If you are a parent or guardian and believe that a minor under your care has registered with spin999, please contact our support team immediately.

12. International Data Transfers

spin999 is primarily operated for and targeted at Malaysian users. However, as an online platform with internationally distributed infrastructure and third-party service providers, your personal data may be transferred to and processed in jurisdictions outside Malaysia. Where such transfers occur, spin999 ensures that appropriate safeguards are in place — including contractual protections such as standard data protection clauses — to maintain protection of your personal data at a level equivalent to that provided under applicable data protection standards.

13. Changes to This Privacy Policy

spin999 may update this Privacy Policy from time to time to reflect changes in our data practices, applicable law, or regulatory requirements. Where changes are material, spin999 will provide advance notice via email or on-platform notification before the updated Policy takes effect. The date of the most recent revision is displayed at the top of this page.
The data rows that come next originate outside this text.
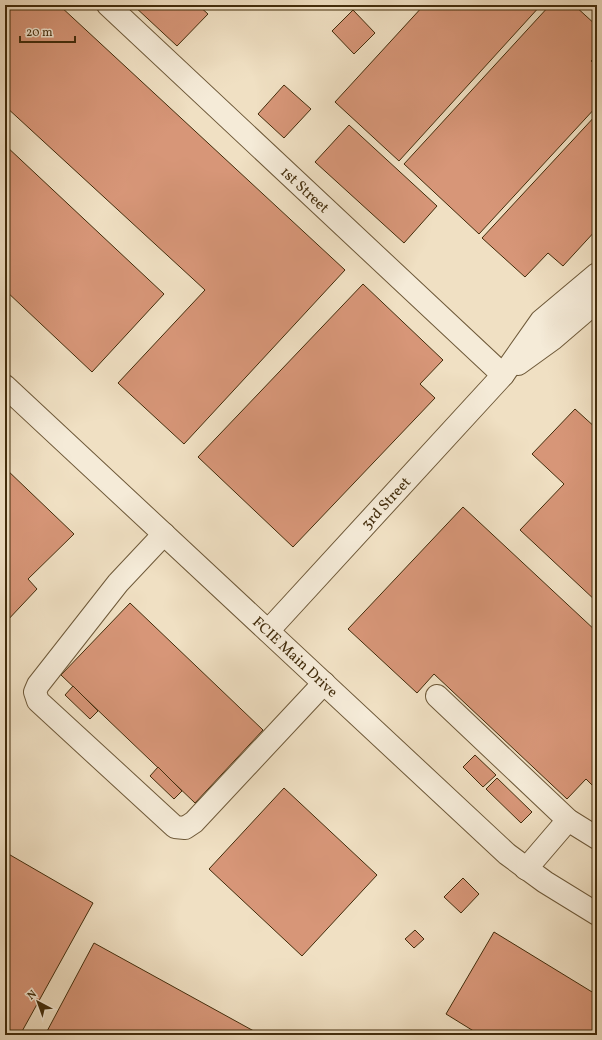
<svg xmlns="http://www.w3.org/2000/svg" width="602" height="1040" font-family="Vollkorn,serif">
<rect width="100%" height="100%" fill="#f0e0c3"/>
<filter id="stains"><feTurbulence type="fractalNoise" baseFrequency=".005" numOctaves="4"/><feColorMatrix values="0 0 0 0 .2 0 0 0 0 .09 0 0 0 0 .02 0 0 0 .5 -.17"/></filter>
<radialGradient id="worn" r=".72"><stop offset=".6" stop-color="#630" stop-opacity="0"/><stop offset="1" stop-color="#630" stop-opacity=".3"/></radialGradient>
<g fill="#d79678" stroke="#422c0b">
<path d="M 5,5 L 59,5 L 345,270 L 184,444 L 118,383 L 205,290 L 5,106 Z"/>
<path d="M 133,5 L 198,5 L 208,14 L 177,46 Z"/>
<path d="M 424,5 L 541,5 L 399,161 L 335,102 Z"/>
<path d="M 550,5 L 574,5 L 597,26 L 597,55 L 591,61 L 597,66 L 597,106 L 479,234 L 404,164 Z"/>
<path d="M 353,10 L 375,33 L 354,54 L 332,31 Z"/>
<path d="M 284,85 L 311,109 L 284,138 L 258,114 Z"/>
<path d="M 597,114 L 597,229 L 563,266 L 548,253 L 525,277 L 482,238 Z"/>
<path d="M 349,125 L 437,206 L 404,243 L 315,162 Z"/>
<path d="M 5,145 L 164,294 L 92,372 L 5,290 Z"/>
<path d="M 363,284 L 443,360 L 420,384 L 435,398 L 293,547 L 198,457 Z"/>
<path d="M 575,409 L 597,429 L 597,602 L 520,530 L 564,484 L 532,454 Z"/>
<path d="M 5,468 L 74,534 L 28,579 L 37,589 L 5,623 Z"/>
<path d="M 463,507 L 597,632 L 597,790 L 586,779 L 567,799 L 434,674 L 417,693 L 348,629 Z"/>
<path d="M 130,603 L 263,730 L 195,803 L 61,675 Z"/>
<path d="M 73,686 L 98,711 L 90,719 L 65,695 Z"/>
<path d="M 475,755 L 496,775 L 483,787 L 463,767 Z"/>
<path d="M 158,767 L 182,791 L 174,799 L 150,776 Z"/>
<path d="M 497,778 L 532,812 L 521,823 L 486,789 Z"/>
<path d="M 284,788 L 377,875 L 302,956 L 209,869 Z"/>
<path d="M 5,852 L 93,903 L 20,1035 L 5,1035 Z"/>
<path d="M 463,878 L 479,894 L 461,913 L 444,897 Z"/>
<path d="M 415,930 L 424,939 L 414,948 L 405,939 Z"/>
<path d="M 494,932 L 597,995 L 597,1035 L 480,1035 L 446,1014 Z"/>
<path d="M 94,943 L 261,1035 L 45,1035 Z"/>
</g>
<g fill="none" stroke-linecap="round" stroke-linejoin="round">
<defs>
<g id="minor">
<path id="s1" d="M 108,5 L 503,375"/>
<path d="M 518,364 L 554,338 L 597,301"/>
<path id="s2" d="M 5,386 L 507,854 L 545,882 L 597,914"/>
<path d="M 164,534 L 118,583 L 38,685 L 35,692 L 38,701 L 175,827 L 185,828 L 194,822 L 324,683"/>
<path id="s3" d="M 268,631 L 503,375 L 541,321 L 597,274"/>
<path d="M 437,696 L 568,820 L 597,838"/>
<path d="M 526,869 L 568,820"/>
</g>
</defs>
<use href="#minor" stroke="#6e5939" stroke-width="24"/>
<use href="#minor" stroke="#f5ebd8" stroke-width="22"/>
</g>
<g text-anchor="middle" stroke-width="3" stroke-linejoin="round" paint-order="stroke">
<g font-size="15" fill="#422c0b" stroke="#f5ebd8">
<text dy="5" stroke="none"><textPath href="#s1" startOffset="270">1st Street</textPath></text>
<text dy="5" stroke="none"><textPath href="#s3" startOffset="174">3rd Street</textPath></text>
<text dy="5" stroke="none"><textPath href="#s2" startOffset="397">FCIE Main Drive</textPath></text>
</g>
</g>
<rect width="602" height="1040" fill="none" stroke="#f0e0c3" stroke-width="20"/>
<rect x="6" y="6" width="590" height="1028" fill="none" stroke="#422c0b" stroke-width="2"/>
<rect x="10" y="10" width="582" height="1020" fill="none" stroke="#422c0b"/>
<g transform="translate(38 1002) rotate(319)" stroke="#f5ebd8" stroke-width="3" paint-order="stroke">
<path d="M0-3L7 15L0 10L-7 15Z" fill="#422c0b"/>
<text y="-6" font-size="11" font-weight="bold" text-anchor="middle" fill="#422c0b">N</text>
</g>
<path d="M20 36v6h55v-6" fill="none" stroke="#422c0b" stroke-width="2"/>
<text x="26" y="36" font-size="12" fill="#422c0b" stroke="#f5ebd8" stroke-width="3" paint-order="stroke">20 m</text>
<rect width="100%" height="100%" filter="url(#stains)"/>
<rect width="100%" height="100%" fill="url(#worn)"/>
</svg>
Your continued use of the spin999 platform following the effective date of any update constitutes your acceptance of the revised Privacy Policy. If you do not accept the updated Policy, you should cease using the platform and contact support to close your account.

14. Contact & Complaints

If you have any questions about this Privacy Policy, wish to exercise your data subject rights, or wish to raise a complaint about spin999's data handling practices, please contact our support team:

spin999 takes all privacy complaints seriously and will investigate and respond to all complaints in good faith and within a reasonable timeframe. Where you are not satisfied with spin999's response to a privacy complaint, you may have the right to escalate the matter to the applicable data protection or gaming regulatory authority.